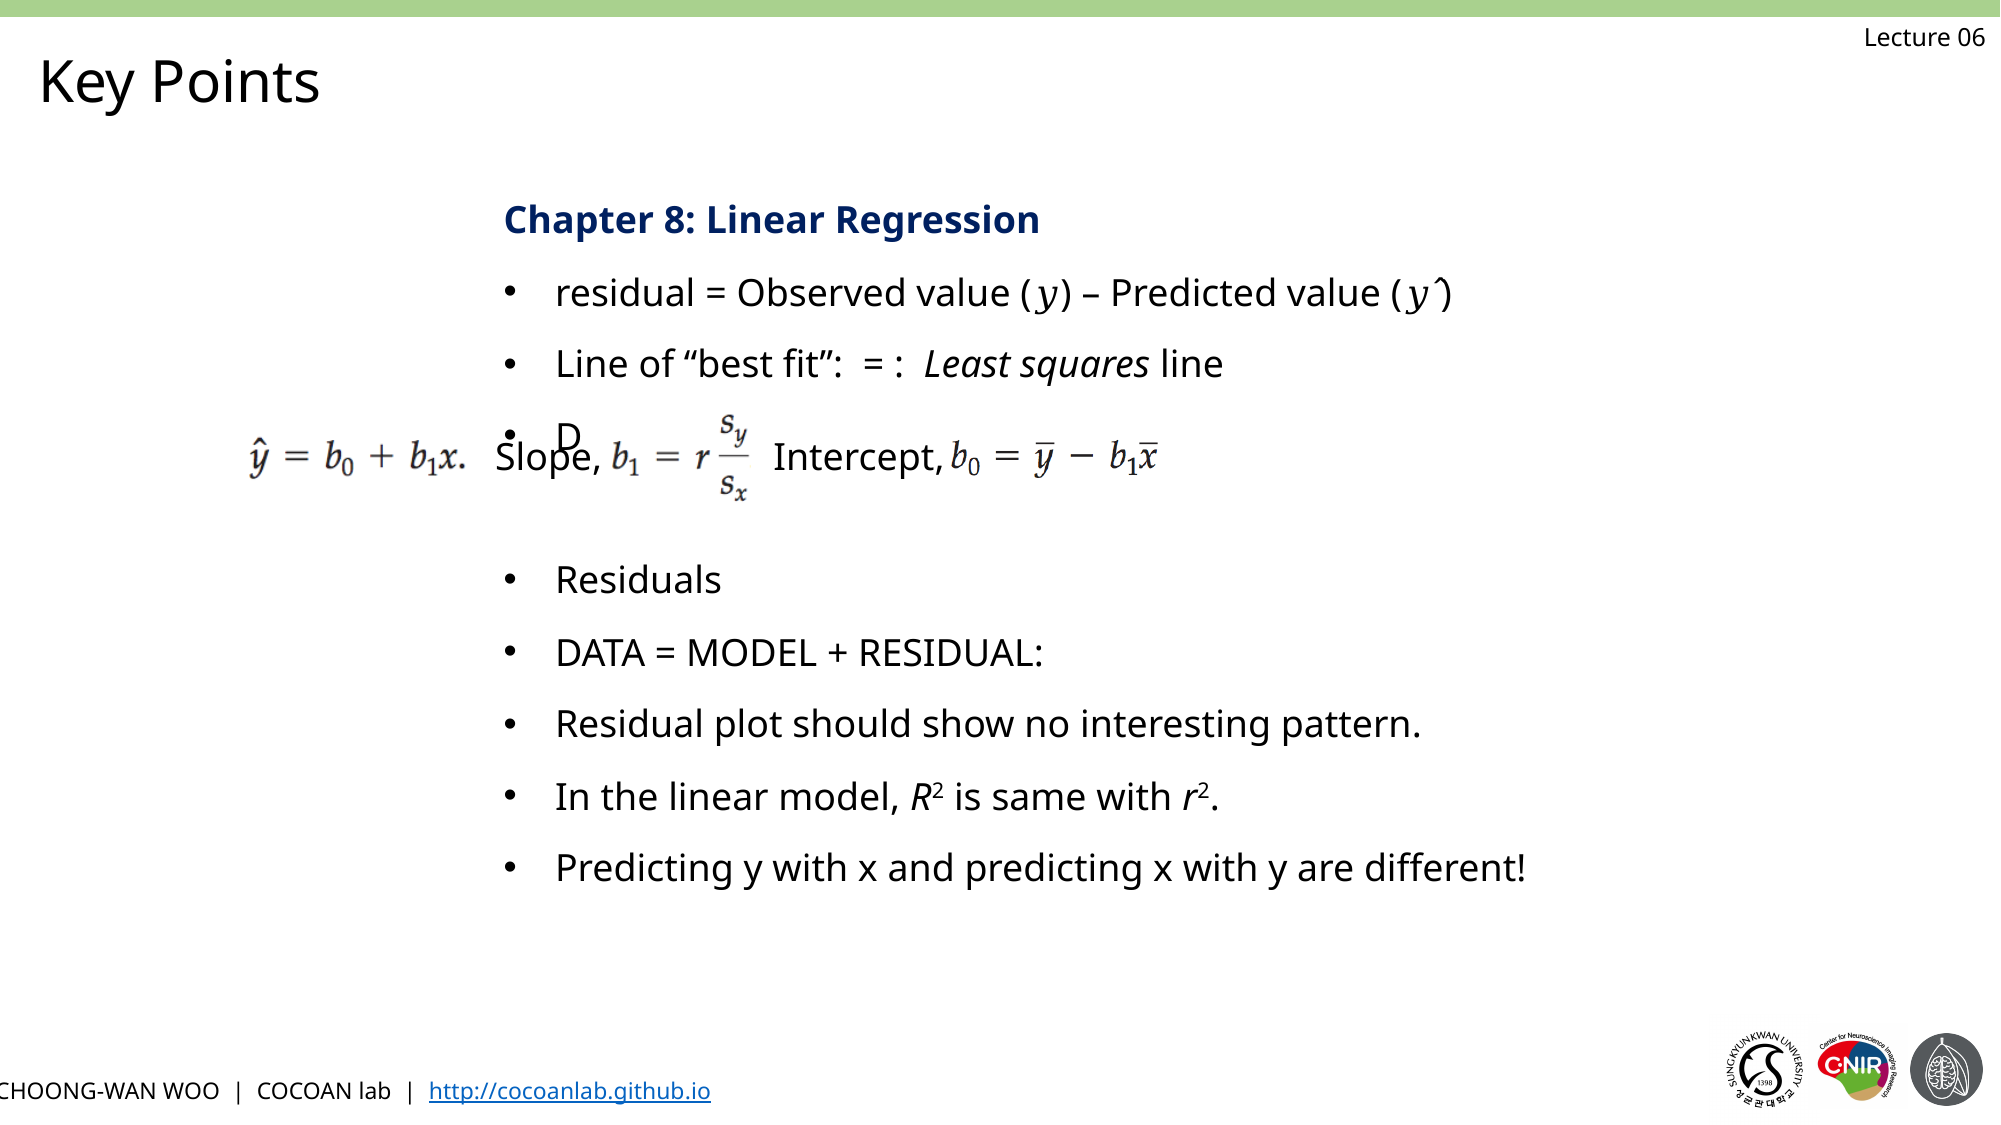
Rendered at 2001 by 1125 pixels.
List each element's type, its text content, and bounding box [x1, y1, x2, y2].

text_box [233, 386, 1158, 517]
text_box Lecture 06 [1623, 13, 2000, 59]
text_box CHOONG-WAN WOO | COCOAN lab | http://cocoanlab.github.io [0, 1069, 727, 1116]
text_box [0, 0, 2000, 18]
text_box Key Points [23, 36, 336, 122]
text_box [1709, 1014, 1983, 1125]
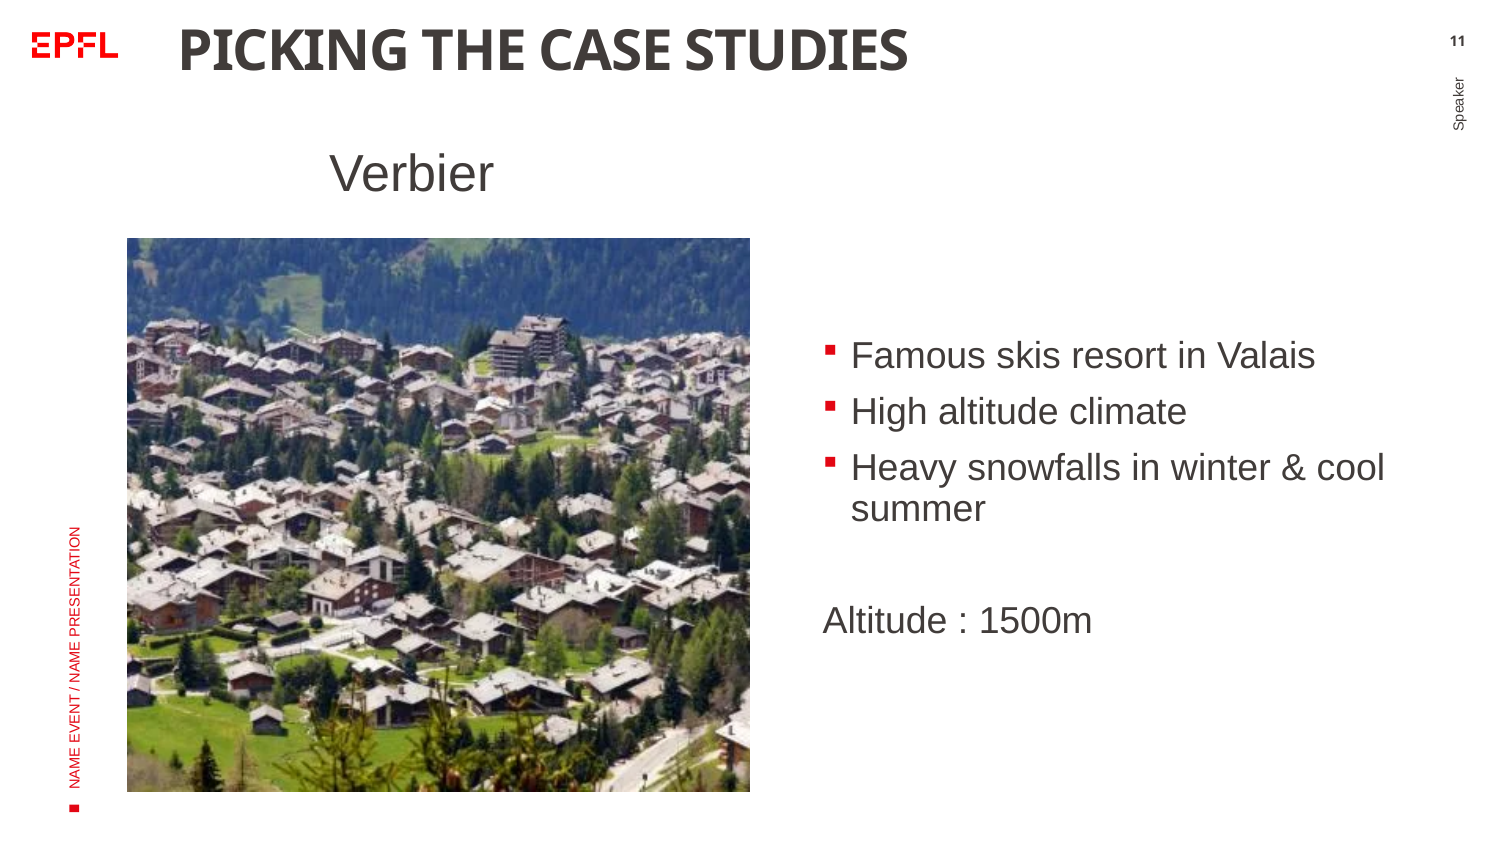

- PROBLEM TO SOLVE:
The records above should be repeated exactly, with no pictures in the copy.

- THE COMPLETED TASK:
Rendered at 2001 by 1125 pixels.
List each element's type, its text content, and bounding box [x1, y1, x2, y2].

text_box [233, 386, 1158, 517]
text_box Lecture 06 [1623, 13, 2000, 59]
text_box CHOONG-WAN WOO | COCOAN lab | http://cocoanlab.github.io [0, 1069, 727, 1116]
text_box [0, 0, 2000, 18]
text_box Key Points [23, 36, 336, 122]
text_box [1709, 1014, 1983, 1125]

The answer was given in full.